Valor econômico, v. 18, n. 4474, 03/04/2018. Política, p. A7.

 

Mensagem indicaria elo entre Temer e empresário

Fernando Pires

03/04/2018

 

 

O coronel reformado da Polícia Militar de São Paulo, João Batista Lima Filho, amigo do presidente Michel Temer, enviou o que seria uma mensagem cifrada para o dono do grupo Libra, Gonçalo Borges Torrealba, avisando quando seria assinada a prorrogação do contrato da empresa no porto de Santos (SP). A conversa entre os dois foi publicada na edição com data de 21 de março da revista "Veja". No dia 10 de agosto de 2015 Lima diz para Torrealba se programar. "Programe-se. A data de aniversário foi 02/fev/2015", diz Lima.

A contradição lógica da mensagem - pede-se a programação para um evento que já havia ocorrido - é o mais forte indício de que se trata na realidade de um código. Nessa data comemora-se o aniversário do porto de Santos. Para fontes próximas do assunto, a mensagem foi um aviso cifrado do dia em que seria assinada a renovação do contrato do terminal da Libra no cais santista. Em 2 de setembro o governo celebrou o aditivo que prorrogou o contrato da Libra por mais 20 anos.
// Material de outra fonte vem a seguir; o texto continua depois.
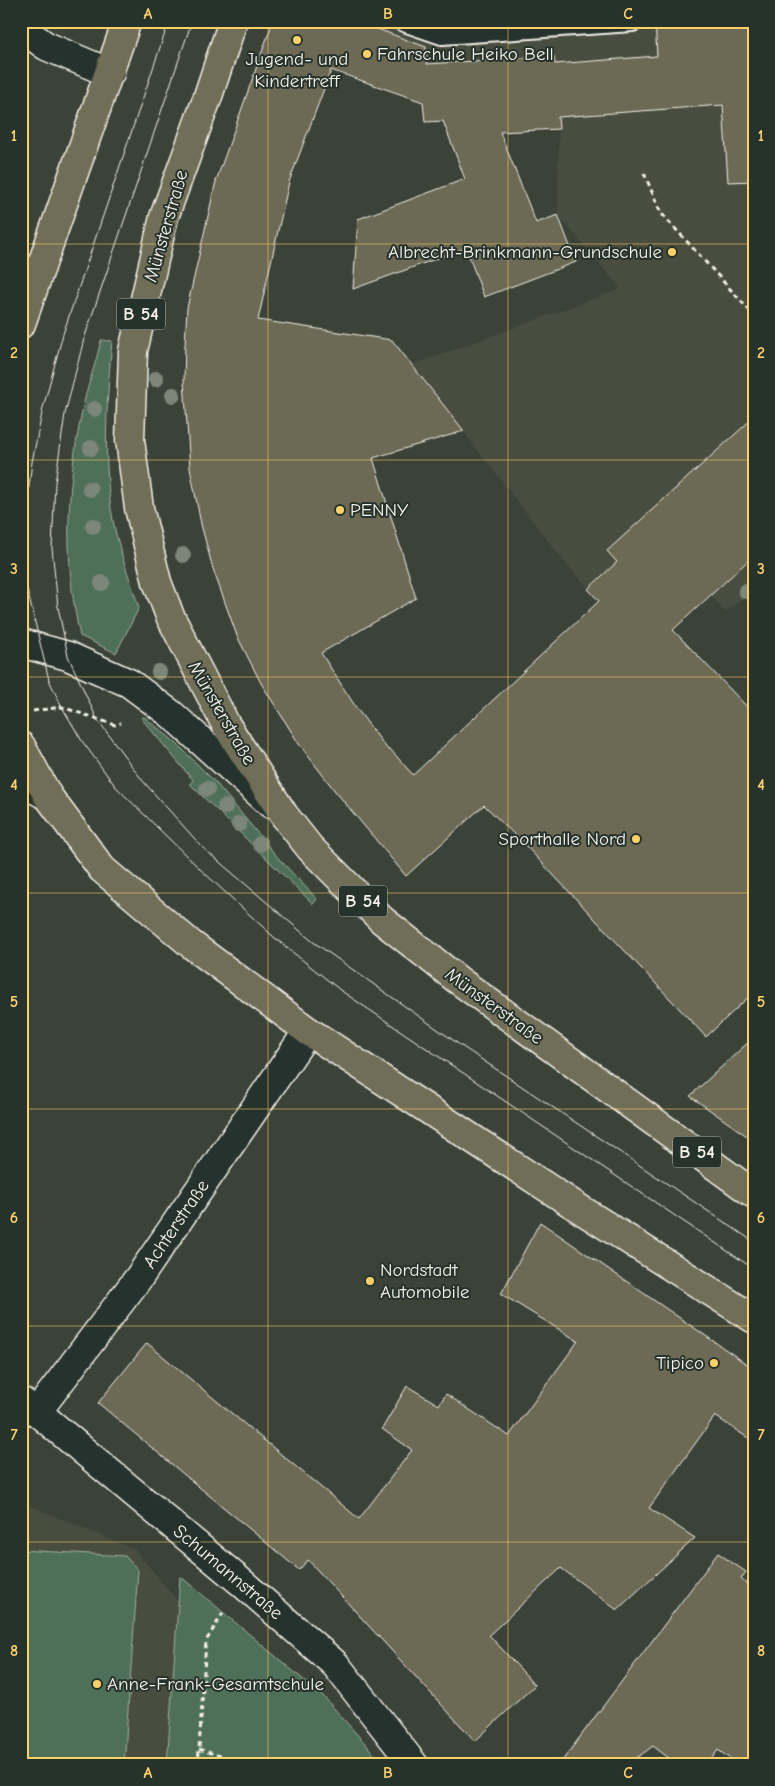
<svg xmlns="http://www.w3.org/2000/svg" width="775" height="1786" viewBox="0 0 775 1786" font-family="'Comic Neue',sans-serif">
  <style>
    .built { fill: #4a4e41 }
    .green { fill: #4f6f58; stroke: #a2b0a0 }
    .building { fill: #6c6955; stroke: #f4f1e8 }
    .lines { fill: none; stroke-linecap: round; stroke-linejoin: round }
    .lane-casing { stroke: #f4f1e8; stroke-width: 24 }
    .street-casing { stroke: #f4f1e8; stroke-width: 31 }
    .primary-casing { stroke: #f4f1e8; stroke-width: 31 }
    .path { stroke: #f4f1e8; stroke-width: 3; stroke-dasharray: 5 4; stroke-linecap: butt }
    .lane { stroke: #26332d; stroke-width: 20 }
    .street { stroke: #26332d; stroke-width: 28 }
    .primary { stroke: #716e59; stroke-width: 28 }
    .tram { stroke: #f4f1e8; stroke-width: 1 }
    .tree { fill: #7c8679 }
    .grid { fill: none; stroke: #ffd166; stroke-width: 1; stroke-opacity: 0.55 }
    .poi-dot { fill: #ffd166; stroke: #26332d; stroke-width: 2 }
    .labels { text-anchor: middle; dominant-baseline: central; stroke-width: 4; stroke-linejoin: round; paint-order: stroke }
    .shield { fill: #26332d; stroke: #b6b8b0; stroke-width: 1 }
    .shield-label { font-size: 18px; font-weight: bold; fill: #f4f1e8 }
    .poi-label { font-size: 19px; fill: #f4f1e8; stroke: #26332d; text-anchor: start }
    .street-label { font-size: 19px; fill: #f4f1e8; stroke: #26332d }
    .neatline { fill: none; stroke: #ffd166; stroke-width: 2 }
    .grid-label { font-size: 16px; text-anchor: middle; font-weight: bold; fill: #ffd166 }
  </style>
  <rect width="100%" height="100%" fill="#3b4339"/>
  <filter id="ink" filterUnits="userSpaceOnUse"><feTurbulence type="fractalNoise" baseFrequency=".02" numOctaves="2"/><feDisplacementMap in="SourceGraphic" scale="10" xChannelSelector="R" yChannelSelector="G"/><feConvolveMatrix kernelMatrix="1 2 1 2 8 2 1 2 1" color-interpolation-filters="sRGB"/></filter>
  <g filter="url(#ink)">
    <g class="built">
      <path d="M353 21H754V588L726 612 710 595 676 627 672 622 643 648 563 560 412 365 621 289 558 215 559 129 528 116 425 122 422 86Z"/>
      <path d="M21 1502 135 1550 179 1603 167 1765H21Z"/>
    </g>
    <g class="green">
      <path d="M101 340 112 341C107 395 103 454 111 509 116 543 129 576 139 608L116 653 80 636C62 556 67 477 85 398 90 379 97 359 101 340Z"/>
      <path d="M144 717 176 743 216 783 279 859 317 899 313 904 190 784 193 780 141 718Z"/>
      <path d="M21 1550 125 1556 138 1570 124 1765H21Z"/>
      <path d="M180 1576 324 1697 369 1748 382 1765H167Z"/>
    </g>
    <g class="building">
      <path d="M273 21H356L426 47 427 64 554 56 555 64 657 56 655 21H754V181L728 182 723 105 558 117 559 129 500 132 536 223 558 215 576 262 484 297 466 248 353 289 358 219 465 179 443 121 425 122 423 102 331 70 289 182 258 320 392 340 464 431 373 458 416 598 321 653 357 709 388 750 390 749 413 775 599 601 588 589 617 562 607 551 754 417V555L673 630 754 714V992L706 1037 526 846 484 805 406 876 335 791 299 744 261 683 237 636 213 569 201 524 190 468 184 381 185 345 187 308 216 181Z"/>
      <path d="M754 1037V1141L690 1096Z"/>
      <path d="M540 1222 754 1369V1442L715 1416 649 1508 695 1538 617 1610 561 1568 489 1635 535 1685 475 1741 308 1560 299 1570 98 1403 147 1343 359 1519 412 1450 382 1429 407 1386 439 1405 446 1394 509 1436 578 1341 501 1294Z"/>
      <path d="M718 1553 746 1572 741 1579 754 1591V1765H739L718 1750 707 1765H678L653 1746 627 1765H559Z"/>
    </g>
    <g class="lines">
      <defs>
        <path id="lane" d="M404 21 442 34 632 21"/>
        <g id="street">
          <path d="M21 28 46 46 110 73"/>
          <path d="M21 643 68 656 129 683 171 714 271 804"/>
          <path d="M21 782 48 796"/>
          <path d="M21 1401 37 1412 241 1582 335 1664 414 1765"/>
          <path d="M37 1412 140 1276 308 1031"/>
        </g>
        <g id="primary">
          <path d="M233 21 207 99 164 217 133 351 130 440 139 508 157 582 170 616 226 725 284 815 310 848 382 920 458 980 754 1194"/>
          <path d="M21 324 127 21"/>
          <path d="M21 746 48 796 102 869 192 945 308 1031 580 1209 754 1319"/>
        </g>
      </defs>
      <use href="#lane" class="lane-casing"/>
      <use href="#street" class="street-casing"/>
      <use href="#primary" class="primary-casing"/>
      <g class="path">
        <path d="M644 173 661 213 751 312H754"/>
        <path d="M33 711 62 707 115 725 121 723"/>
        <path d="M199 1749 247 1765"/>
        <path d="M198 1765 206 1641 223 1613"/>
      </g>
      <use href="#lane" class="lane"/>
      <use href="#street" class="street"/>
      <use href="#primary" class="primary"/>
      <g class="tram">
        <path d="M169 21 63 334 43 408 32 462 23 534 25 581 49 680 62 707 82 741 116 787 200 869 276 939 340 990 754 1269"/>
        <path d="M192 21 84 339 65 414 55 483 52 548 58 607 68 656 97 719 142 780 203 848 312 941 460 1045 754 1242"/>
      </g>
    </g>
    <g class="tree">
      <circle cx="156" cy="379" r="8"/>
      <circle cx="173" cy="395" r="8"/>
      <circle cx="94" cy="409" r="8"/>
      <circle cx="91" cy="448" r="8"/>
      <circle cx="90" cy="489" r="8"/>
      <circle cx="93" cy="526" r="8"/>
      <circle cx="183" cy="555" r="8"/>
      <circle cx="102" cy="583" r="8"/>
      <circle cx="746" cy="591" r="8"/>
      <circle cx="159" cy="672" r="8"/>
      <circle cx="207" cy="789" r="8"/>
      <circle cx="225" cy="807" r="8"/>
      <circle cx="239" cy="824" r="8"/>
      <circle cx="260" cy="844" r="8"/>
    </g>
  </g>
  <path class="grid" d="M268 21V1765M508 21V1765M21 244H754M21 460H754M21 677H754M21 893H754M21 1109H754M21 1326H754M21 1542H754"/>
  <g class="poi-dot">
    <circle cx="297" cy="40" r="5"/>
    <circle cx="367" cy="54" r="5"/>
    <circle cx="672" cy="252" r="5"/>
    <circle cx="340" cy="510" r="5"/>
    <circle cx="636" cy="839" r="5"/>
    <circle cx="370" cy="1281" r="5"/>
    <circle cx="714" cy="1363" r="5"/>
    <circle cx="97" cy="1684" r="5"/>
  </g>
  <g class="labels">
    <g class="shield">
      <rect x="117" y="298.5" width="48" height="31" rx="4"/>
      <rect x="339" y="885.5" width="48" height="31" rx="4"/>
      <rect x="673" y="1136.5" width="48" height="31" rx="4"/>
    </g>
    <g class="shield-label">
      <text x="141" y="314">B 54</text>
      <text x="363" y="901">B 54</text>
      <text x="697" y="1152">B 54</text>
    </g>
    <g class="poi-label">
      <text x="377" y="54">Fahrschule Heiko Bell</text>
      <text x="297" y="59" text-anchor="middle">Jugend- und<tspan x="297" dy="22">Kindertreff</tspan></text>
      <text x="662" y="252" text-anchor="end">Albrecht-Brinkmann-Grundschule</text>
      <text x="350" y="510">PENNY</text>
      <text x="626" y="839" text-anchor="end">Sporthalle Nord</text>
      <text x="380" y="1270">Nordstadt<tspan x="380" dy="22">Automobile</tspan></text>
      <text x="704" y="1363" text-anchor="end">Tipico</text>
      <text x="107" y="1684">Anne-Frank-Gesamtschule</text>
    </g>
    <g class="street-label">
      <text transform="translate(166 226) rotate(-74)">Münsterstraße</text>
      <text transform="translate(222 713) rotate(60)">Münsterstraße</text>
      <text transform="translate(494 1006) rotate(36)">Münsterstraße</text>
      <text transform="translate(176 1224) rotate(-56)">Achterstraße</text>
      <text transform="translate(228 1572) rotate(40)">Schumannstraße</text>
    </g>
  </g>
  <rect width="775" height="1786" fill="none" stroke="#26332d" stroke-width="55"/>
  <rect x="28" y="28" width="720" height="1730" class="neatline"/>
  <g class="grid-label">
    <text x="148" y="19">A</text>
    <text x="388" y="19">B</text>
    <text x="628" y="19">C</text>
    <text x="14" y="141">1</text>
    <text x="761" y="141">1</text>
    <text x="14" y="358">2</text>
    <text x="761" y="358">2</text>
    <text x="14" y="574">3</text>
    <text x="761" y="574">3</text>
    <text x="14" y="790">4</text>
    <text x="761" y="790">4</text>
    <text x="14" y="1007">5</text>
    <text x="761" y="1007">5</text>
    <text x="14" y="1223">6</text>
    <text x="761" y="1223">6</text>
    <text x="14" y="1440">7</text>
    <text x="761" y="1440">7</text>
    <text x="14" y="1656">8</text>
    <text x="761" y="1656">8</text>
    <text x="148" y="1778">A</text>
    <text x="388" y="1778">B</text>
    <text x="628" y="1778">C</text>
  </g>
</svg>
Essa prorrogação só foi possível porque o governo havia baixado o decreto 8.465, em 8 de junho de 2015. O instrumento permite que empresas inadimplentes no recolhimento de tarifas devidas às administradoras portuárias tenham o contrato renovado desde que discutam os débitos em uma câmara arbitral.

A norma foi anunciada pela ex-presidente Dilma Rousseff em 9 de junho, em solenidade no Palácio do Planalto. O evento contou com a presença de diversos empresários portuários, entre eles da família Borges Torrealba.
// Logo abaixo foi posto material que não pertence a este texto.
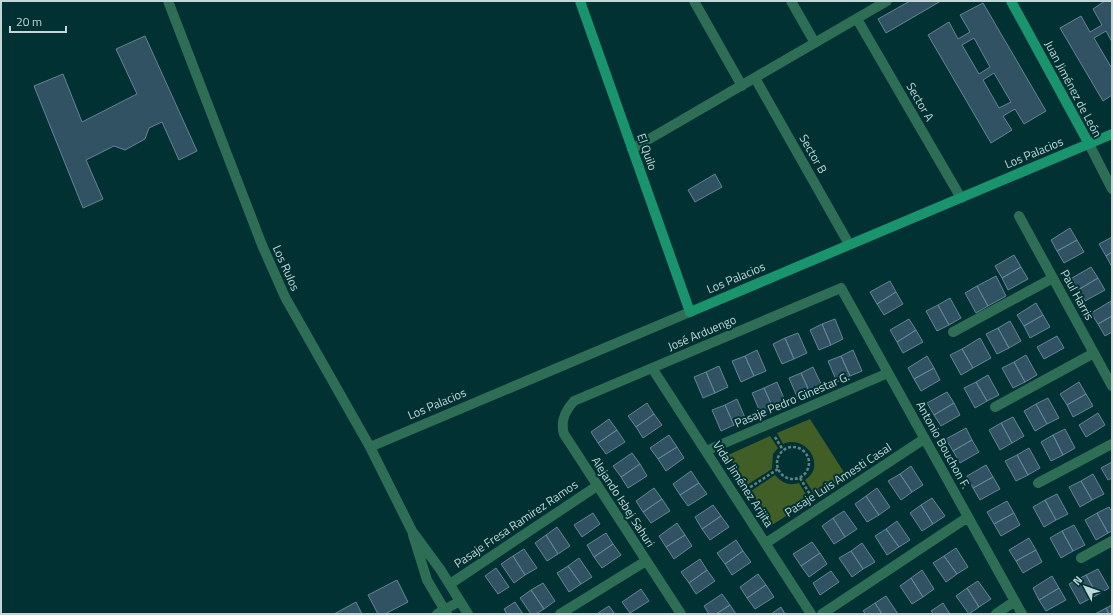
<svg xmlns="http://www.w3.org/2000/svg" width="1113" height="615" viewBox="0 0 1113 615" font-family="'Titillium Web',sans-serif">
<rect width="100%" height="100%" fill="#013132"/>
<path fill="#405e26" d="M810,419L847,477L816,497L805,480C827,466 806,434 783,444L777,433Z
M770,436L778,448L773,454L772,469L747,485L728,455Z
M775,475C782,483 789,486 799,483L810,501L772,525L751,491Z"/>
<path fill="#305262" stroke="#638697" fill-rule="evenodd" d="M910,1H941L886,33L878,19Z
M1105,1H1112V42L1106,31L1094,38L1111,67L1112,66V95L1103,101L1060,28L1081,16L1090,32L1102,25L1093,9Z
M983,3L1046,111L1024,124L1015,109L1003,116L1012,130L991,143L928,35L949,22L958,39L970,32L960,15ZM974,38L990,67L979,74L962,45ZM994,73L1011,102L999,108L983,80Z
M145,36L197,151L179,160L162,122L149,128L145,139L125,150L114,146L86,160L103,199L83,208L34,86L63,74L82,122L137,94L116,49Z
M715,174L722,187L695,202L688,190Z
M1070,228L1077,240L1057,251L1051,240Z
M1112,237V252L1106,256L1099,244Z
M1077,240L1084,252L1064,263L1057,251Z
M1112,252V267L1106,256Z
M1014,255L1021,267L1002,278L995,266Z
M1021,267L1028,279L1008,290L1002,278Z
M1091,267L1098,278L1078,290L1072,278Z
M996,276L1006,296L988,306L977,286Z
M1098,278L1105,290L1085,301L1078,290Z
M890,281L896,292L877,304L870,292Z
M977,286L988,306L976,313L965,293Z
M896,292L903,304L884,315L877,304Z
M950,298L961,318L949,325L938,305Z
M1111,301L1112,316L1098,324L1091,313Z
M1036,303L1043,315L1024,326L1017,315Z
M938,305L949,325L937,331L926,311Z
M1043,315L1050,327L1030,338L1024,326Z
M1112,316V332L1105,336L1098,324Z
M835,319L843,339L831,345L822,324Z
M909,319L916,330L897,342L890,330Z
M1010,321L1021,341L1009,348L998,328Z
M822,324L831,345L819,350L810,330Z
M998,328L1009,348L997,354L986,334Z
M916,330L923,342L903,353L897,342Z
M798,333L807,353L794,359L785,338Z
M1057,336L1064,348L1044,359L1037,347Z
M785,338L794,359L782,364L773,344Z
M980,338L991,358L973,368L962,349Z
M962,349L973,368L961,375L950,355Z
M757,350L766,371L754,376L745,356Z
M853,350L862,371L850,376L841,356Z
M1026,355L1037,375L1025,382L1014,362Z
M745,356L754,376L741,382L732,361Z
M841,356L850,376L837,382L828,361Z
M927,356L934,368L914,379L908,368Z
M1014,362L1025,382L1013,388L1002,368Z
M719,366L728,387L715,393L706,372Z
M813,367L823,388L810,393L801,373Z
M934,368L940,380L921,391L914,379Z
M706,372L715,393L703,398L694,377Z
M801,373L810,393L798,399L789,378Z
M988,375L999,395L987,401L976,382Z
M777,382L786,403L773,408L764,388Z
M976,382L987,401L975,408L964,388Z
M1079,382L1086,394L1067,405L1060,394Z
M764,388L773,408L761,414L752,393Z
M947,392L954,403L934,415L927,403Z
M1086,394L1093,406L1073,417L1067,405Z
M1048,398L1059,418L1047,424L1036,404Z
M737,399L746,420L734,425L725,405Z
M647,403L654,414L636,427L628,416Z
M954,403L960,415L941,426L934,415Z
M1036,404L1047,424L1035,431L1024,411Z
M725,405L734,425L721,431L712,410Z
M1098,413L1105,425L1086,437L1079,425Z
M654,414L662,425L643,438L636,427Z
M1013,417L1024,436L1012,443L1001,423Z
M609,419L617,430L598,443L591,432Z
M1001,423L1012,443L1000,450L989,430Z
M966,428L972,440L953,451L946,439Z
M1065,429L1075,448L1063,455L1053,435Z
M617,430L625,442L606,454L598,443Z
M669,435L677,447L658,459L650,448Z
M1053,435L1063,455L1051,461L1041,442Z
M972,440L979,452L960,463L953,451Z
M677,447L684,458L666,471L658,459Z
M1029,448L1040,468L1028,475L1017,455Z
M632,453L640,464L621,477L613,466Z
M1017,455L1028,475L1016,481L1005,461Z
M1112,462V478L1108,480L1101,468Z
M640,464L647,476L628,488L621,477Z
M986,465L993,477L973,488L967,476Z
M911,466L923,485L912,492L900,474Z
M691,471L699,483L680,495L673,484Z
M900,474L912,492L901,500L888,481Z
M1093,474L1104,494L1092,500L1081,481Z
M993,477L1000,489L980,500L973,488Z
M1081,481L1092,500L1080,507L1069,487Z
M699,483L707,494L688,506L680,495Z
M654,488L662,499L643,512L636,501Z
M877,488L890,507L879,515L866,496Z
M1057,494L1068,514L1056,520L1045,500Z
M866,496L879,515L867,522L855,504Z
M932,498L945,516L933,524L921,505Z
M662,499L670,511L651,523L643,512Z
M1045,500L1056,520L1044,527L1033,507Z
M1007,501L1014,513L994,524L987,512Z
M713,505L721,516L702,529L695,517Z
M921,505L933,524L922,531L910,513Z
M1109,507L1112,512V531L1108,533L1097,513Z
M844,511L857,529L845,537L833,518Z
M593,513L600,524L582,537L574,525Z
M1014,513L1020,525L1001,536L994,524Z
M1097,513L1108,533L1096,540L1085,520Z
M721,516L729,527L710,540L702,529Z
M833,518L845,537L834,544L822,526Z
M897,521L910,540L899,547L886,529Z
M677,523L685,535L666,547L659,536Z
M1074,525L1085,545L1073,551L1062,531Z
M557,527L570,546L558,554L546,535Z
M886,529L899,547L887,555L875,536Z
M1062,531L1073,551L1061,558L1050,538Z
M606,533L613,544L594,557L587,545Z
M546,535L558,554L547,561L535,543Z
M685,535L692,546L674,559L666,547Z
M1029,538L1036,550L1016,561L1009,550Z
M736,540L743,551L725,564L717,553Z
M812,542L820,553L801,566L793,554Z
M862,543L875,562L863,569L851,551Z
M613,544L621,555L602,568L594,557Z
M956,548L968,567L957,574L944,556Z
M524,549L537,568L525,575L513,556Z
M1036,550L1042,562L1023,573L1016,561Z
M743,551L751,562L732,575L725,564Z
M851,551L863,569L852,577L839,558Z
M820,553L827,564L809,577L801,566Z
M513,556L525,575L514,583L501,564Z
M944,556L957,574L946,582L933,563Z
M579,558L592,577L581,584L568,566Z
M700,559L707,570L689,583L681,572Z
M568,566L581,584L569,592L557,573Z
M496,568L509,587L498,594L485,576Z
M1098,569L1109,588L1097,595L1086,575Z
M707,570L715,581L696,594L689,583Z
M922,570L934,589L923,597L911,578Z
M831,571L839,582L820,595L813,583Z
M758,574L766,585L747,598L740,587Z
M1086,575L1097,595L1080,604L1069,584Z
M1052,576L1059,588L1039,600L1033,588Z
M911,578L923,597L912,604L900,586Z
M397,580L408,602L385,614H378L368,595Z
M978,581L991,599L979,607L967,588Z
M543,583L555,601L544,609L531,590Z
M766,585L774,597L755,609L747,598Z
M967,588L979,607L969,614L956,596Z
M1059,588L1066,600L1046,611L1039,600Z
M641,589L649,601L630,613L622,602Z
M531,590L544,609L536,614H531L520,598Z
M722,594L730,605L716,614H709L704,606Z
M886,596L898,614H882L875,603Z
M356,602L362,614H334Z
M515,602L523,614H507L504,609Z
M875,603L882,614H866L863,611Z
M943,603L950,614H934L931,611Z
M730,605L736,614H716Z
M1112,605V614H1109L1106,608Z
M609,606L615,614H598V613Z
M781,607L785,614H771Z
M1106,608L1109,614H1095Z"/>
<g fill="none" stroke-linecap="round" stroke-linejoin="round">
<path stroke="#608384" stroke-width="2.5" stroke-dasharray="3 2" stroke-linecap="butt" d="M775,437L783,450
M777 463a16 16 0 1 1 32 0a16 16 0 1 1-32 0Z
M800,478L811,496
M746,490L778,469"/>
<path stroke="#2d6e55" stroke-width="10" d="M168,1L262,245L285,297L370,447L412,531L440,569L468,614
M694,1L742,86
M791,1L815,43
M857,19L961,198
M755,78L849,244
M1089,144L1112,189
M632,149L887,1
M1019,216L1112,386
M953,332L1053,278
M652,368L811,614
M995,407L1094,353
M370,447L690,312
M706,451L888,373
M1038,483L1112,444
M413,535L427,580L447,614
M766,543L924,439
M1081,558L1112,541
M450,584L597,486
M437,614L460,601
M560,614L646,561
M681,614L564,434C560,421 565,411 574,401L841,288L1022,614
M822,614L968,517
M996,614L1015,601"/>
<path stroke="#19946c" stroke-width="10" d="M580,1L690,312L1112,134
M1011,1L1089,144"/>
</g>
<g text-anchor="middle" stroke-width="4" stroke-linejoin="round" paint-order="stroke">
<g font-size="12" fill="#c2d8d8" stroke="#013132">
<text transform="translate(1073 89) rotate(62)" y="4">Juan Jiménez de León</text>
<text transform="translate(920 102) rotate(60)" y="4">Sector A</text>
<text transform="translate(647 152) rotate(71)" y="4">El Quilo</text>
<text transform="translate(1034 153) rotate(-23)" y="4">Los Palacios</text>
<text transform="translate(813 154) rotate(60)" y="4">Sector B</text>
<text transform="translate(286 268) rotate(66)" y="4">Los Rulos</text>
<text transform="translate(736 278) rotate(-23)" y="4">Los Palacios</text>
<text transform="translate(1077 295) rotate(61)" y="4">Paul Harris</text>
<text transform="translate(702 333) rotate(-23)" y="4">José Arduengo</text>
<text transform="translate(792 400) rotate(-23)" y="4">Pasaje Pedro Ginestar G.</text>
<text transform="translate(437 404) rotate(-23)" y="4">Los Palacios</text>
<text transform="translate(943 445) rotate(61)" y="4">Antonio Bouchon F.</text>
<text transform="translate(838 480) rotate(-33)" y="4">Pasaje Luis Amesti Casal</text>
<text transform="translate(743 484) rotate(57)" y="4">Vidal Jiménez Arijita</text>
<text transform="translate(623 502) rotate(57)" y="4">Alejando Isbej Sahuri</text>
<text transform="translate(516 524) rotate(-34)" y="4">Pasaje Fresa Ramirez Ramos</text>
</g>
</g>
<rect width="1113" height="615" fill="none" stroke="#c2d8d8" stroke-width="4"/>
<g transform="translate(1085 587) rotate(311)" stroke="#013132" stroke-width="3" paint-order="stroke">
<path d="M0-3L7 15L0 10L-7 15Z" fill="#c2d8d8"/>
<text y="-6" font-size="11" font-weight="bold" text-anchor="middle" fill="#c2d8d8">N</text>
</g>
<path d="M10 26v6h56v-6" fill="none" stroke="#c2d8d8" stroke-width="2"/>
<text x="16" y="26" font-size="12" fill="#c2d8d8" stroke="#013132" stroke-width="3" paint-order="stroke">20 m</text>
</svg>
Conhecido como Decreto da Arbitragem, o instrumento foi imediatamente batizado no setor de "Decreto Libra", pois atendia sob medida as necessidades do grupo. A Libra devia à Codesp, a estatal que administra o porto de Santos, o equivalente a aproximadamente R$ 1 bilhão, conforme balanço da Codesp na ocasião. Havia aproximadamente dez ações na Justiça entre as partes sobre o caso.

A Libra tinha três contatos em Santos e um deles venceria ainda em setembro de 2015, dias depois da conversa entre Lima e Torrealba. O contrato tinha um cláusula de renovação de prazo, mas, pela Lei dos Portos (12.815/2013), somente empresas que estivessem em dia com as tarifas portuárias poderiam ter os contratos prorrogados. Contudo, a mesma Lei dos Portos prevê que litígios relativos a débitos poderão ser resolvidos por arbitragem. Esse dispositivo foi incluído na legislação pelas mãos do então deputado federal Eduardo Cunha (MDB-RJ), autor da emenda da arbitragem na Medida Provisória 595, de 2012, a MP dos Portos, depois convertida na lei.

Passados quase três anos da edição do decreto, apenas a Libra utilizou a prerrogativa de arbitragem para a renovação do contrato de arrendamento, informou o Ministério dos Transportes, Portos e Aviação Civil.

A relação entre Cunha e a família fluminense Borges Torrealba é de longa data. O banco Boreal, braço financeiro do grupo Libra, foi o principal doador da candidatura de Cunha para deputado estadual em 1998, pelo PPB do Rio. Cunha elegeu-se.

No dia seguinte à publicação do Decreto da Arbitragem até a assinatura do aditivo que prorrogou o contrato da Libra um batalhão de advogados da empresa fez pressão na sede da extinta Secretaria de Portos (SEP) para que o aditivo fosse assinado a tempo.

A pasta era comandada por Edinho Araújo (MDB), indicado por Temer. O aditivo foi assinado em 2 de setembro unificando os três contratos da Libra em um e prorrogando-o para o ano de 2035. E assinado o termo de compromisso arbitral.

A Libra nunca concordou que fosse devedora da Codesp. Argumentava não ter recebido o terminal nas condições previstas no edital de licitação, por isso não recolhia as tarifas em sua totalidade. Mas a Codesp emitia a fatura cheia, razão pela qual a Libra tornou-se a maior "contas a receber" do porto de Santos.

A Libra sustenta que apresentou um pleito de indenização por lucros cessantes decorrentes de descumprimentos contratuais da Codesp e que a arbitragem definirá, até setembro de 2019, se ela é devedora ou credora da Codesp e da União. A estimativa apresentada pela Codesp supera R$ 2 bilhões. A defesa de Lima não retornou até o fechamento desta edição. A Libra informou que não se pronunciaria sobre a mensagem supostamente cifrada.